Edward Grace purchased a rhinoceros bowl and hornbill earring from Gruver in October 2001. “Gruver responded to my purchase,” Grace writes, “by sending an email stating in part: ‘The rhino horn bowls – these are saved for me by my main dealer in Khatmandu…. I sweat bullets bringing them in – fortunately, they look like carved wood. Even though high on the list of banned materials, it can be effectively argued that these carved horn bowls are at least a century old, originating long before the CITES regulation [sic] were formulated.”

‘Purple Juice’ and Liquid Smoke

While an email Gruver sent to Quaid suggested he might be able to import some items legally because they were old enough to get around CITES regulations, a message he sent to his brother in June 1999 suggests Gruver may have artificially aged some of the imports and then used a bath of Liquid Smoke to disguise the smell: “the reason that I need that liquid smoke is that I engage in let’s say, ahhhhhhh, certain restorative techniques on numbers of tribal objects that I bring into the country. This is not supposed to be done, but if an item is OK, but does not have much of a ‘patina’ that everyone looks for and values, then I work on it until it does have a killer patina. Trouble is, the ‘secret materials and techniques’ that I use often leave a, ummmmm, ‘modern’ sort of smell, you see. And, often as not, that woodsmoke ‘TRIBAL’ – ‘REALLY AND TRULY GENUINE PRIMITIVE’ smell will make the sale, after the correct ‘look’ has already captivated the collector.”
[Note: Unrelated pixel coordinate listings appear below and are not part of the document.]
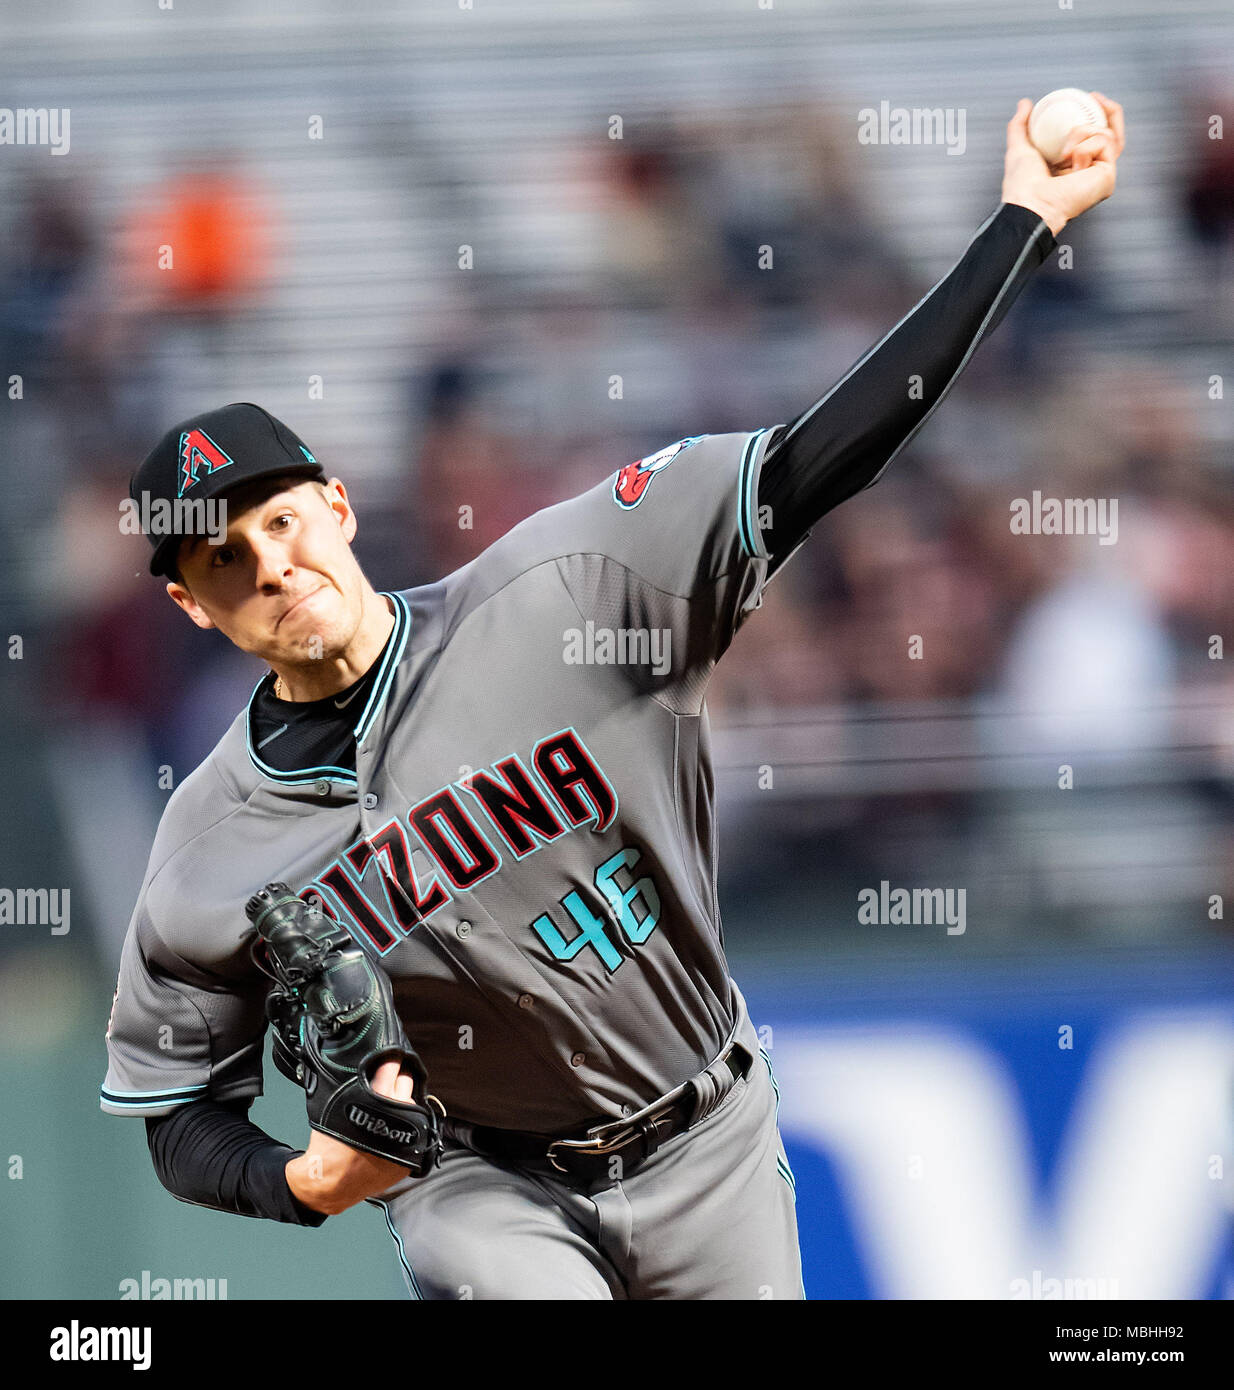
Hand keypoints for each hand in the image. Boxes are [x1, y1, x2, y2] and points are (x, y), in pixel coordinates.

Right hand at [285, 1059, 415, 1215]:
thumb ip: (353, 1082)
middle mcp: (399, 1112)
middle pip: (406, 1081)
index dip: (390, 1058)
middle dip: (398, 1076)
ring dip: (402, 1101)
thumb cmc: (329, 1145)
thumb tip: (365, 1065)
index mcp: (380, 1097)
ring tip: (388, 1105)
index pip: (393, 1065)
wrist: (332, 1183)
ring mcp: (409, 1133)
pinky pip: (415, 1130)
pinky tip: (393, 1126)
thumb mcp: (334, 1104)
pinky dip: (406, 1125)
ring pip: (412, 1105)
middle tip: (389, 1077)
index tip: (391, 1054)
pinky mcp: (412, 1152)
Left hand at [1000, 92, 1124, 235]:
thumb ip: (1020, 126)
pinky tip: (1074, 161)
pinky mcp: (1108, 177)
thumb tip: (1025, 104)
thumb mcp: (1019, 147)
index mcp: (1073, 166)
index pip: (1094, 137)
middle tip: (1095, 97)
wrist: (1029, 203)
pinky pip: (1106, 144)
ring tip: (1064, 151)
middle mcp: (1090, 172)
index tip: (1090, 97)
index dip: (1097, 114)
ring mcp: (1101, 175)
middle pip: (1113, 135)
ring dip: (1084, 132)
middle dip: (1110, 111)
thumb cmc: (1022, 187)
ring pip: (1108, 135)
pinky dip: (1087, 146)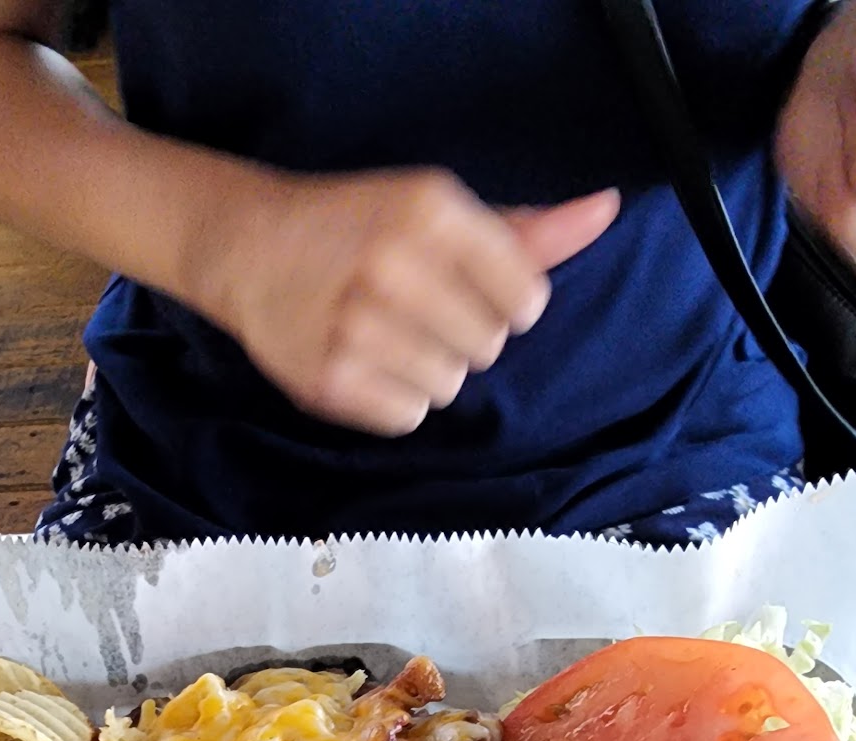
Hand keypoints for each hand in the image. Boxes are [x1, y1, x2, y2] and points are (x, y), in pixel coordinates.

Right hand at [195, 168, 619, 434]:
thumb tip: (605, 213)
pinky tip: (365, 364)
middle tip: (415, 311)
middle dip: (464, 336)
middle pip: (490, 347)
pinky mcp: (330, 380)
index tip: (468, 289)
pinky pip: (407, 415)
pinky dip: (394, 399)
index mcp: (429, 211)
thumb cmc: (357, 227)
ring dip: (428, 370)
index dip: (507, 303)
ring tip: (385, 336)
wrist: (250, 249)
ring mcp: (357, 327)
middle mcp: (393, 265)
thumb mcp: (436, 210)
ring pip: (449, 386)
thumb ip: (524, 230)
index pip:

An unspecified purple juice was another tool in Gruver’s toolbox. The indictment quotes an email Gruver sent in October 1999 to a contact in Malaysia, “J.T.,” that states, “I just sustained some very heavy losses in U.S. Customs. I still want to take the chance on the hornbill but only if you can do the following – stain everything with the purple juice and do not buff or polish. I know it will look enough like wood carvings to pass almost any inspection.”

Closing In

In February 2002, special agents from the Fish and Wildlife Service conducted a search of Gruver’s home. There, the indictment states, they found items made from leopards, cloud leopard, and Asiatic black bear. It further states that in July 2003, Gruver imported five elephant ivory carvings from China without the required CITES documentation.

In October 2003, a federal grand jury handed up an indictment against Gruver and Muldoon, listing 12 counts of conspiracy and illegal importation. A month earlier, the U.S. Attorney’s Office in Honolulu brought four misdemeanor charges against Robert Weisblut of Maryland, president of the International Ivory Society, in connection with the actions of Gruver and Muldoon. Assistant U.S. Attorney Osborne told Environment Hawai’i that Weisblut pleaded guilty on February 27, 2004 to a charge of causing the shipment of helmeted hornbill earweights. Sentencing is scheduled for June 15, Osborne said.

In December, a superseding indictment charged them with 11 counts – one of conspiracy to import illicit merchandise and to engage in the sale and purchase of such merchandise; and 10 counts of importing and selling items in contravention of the Endangered Species Act and CITES.

On April 8, U.S. District Judge Susan O. Mollway heard motions filed by Gruver’s attorney, Peter Wolff of the federal public defender’s office, to suppress evidence and to dismiss all counts except the conspiracy charge. Wolff is challenging the validity of the search warrant and all evidence obtained from it, including the email correspondence stored on Gruver’s computer.

Osborne said Mollway had asked “both sides to provide additional citations on limited issues,” oral arguments for which were scheduled for April 26, if Mollway determined there was a need for them.

If the motion to suppress evidence is granted, Osborne said, the federal prosecutors would still have the statements of the undercover agents, the items they purchased from Gruver and emails from him, the shipments seized by Customs, and the testimony of Weisblut against Gruver. The trial is tentatively scheduled to begin on May 18 at 9 a.m. in the courtroom of Judge Mollway.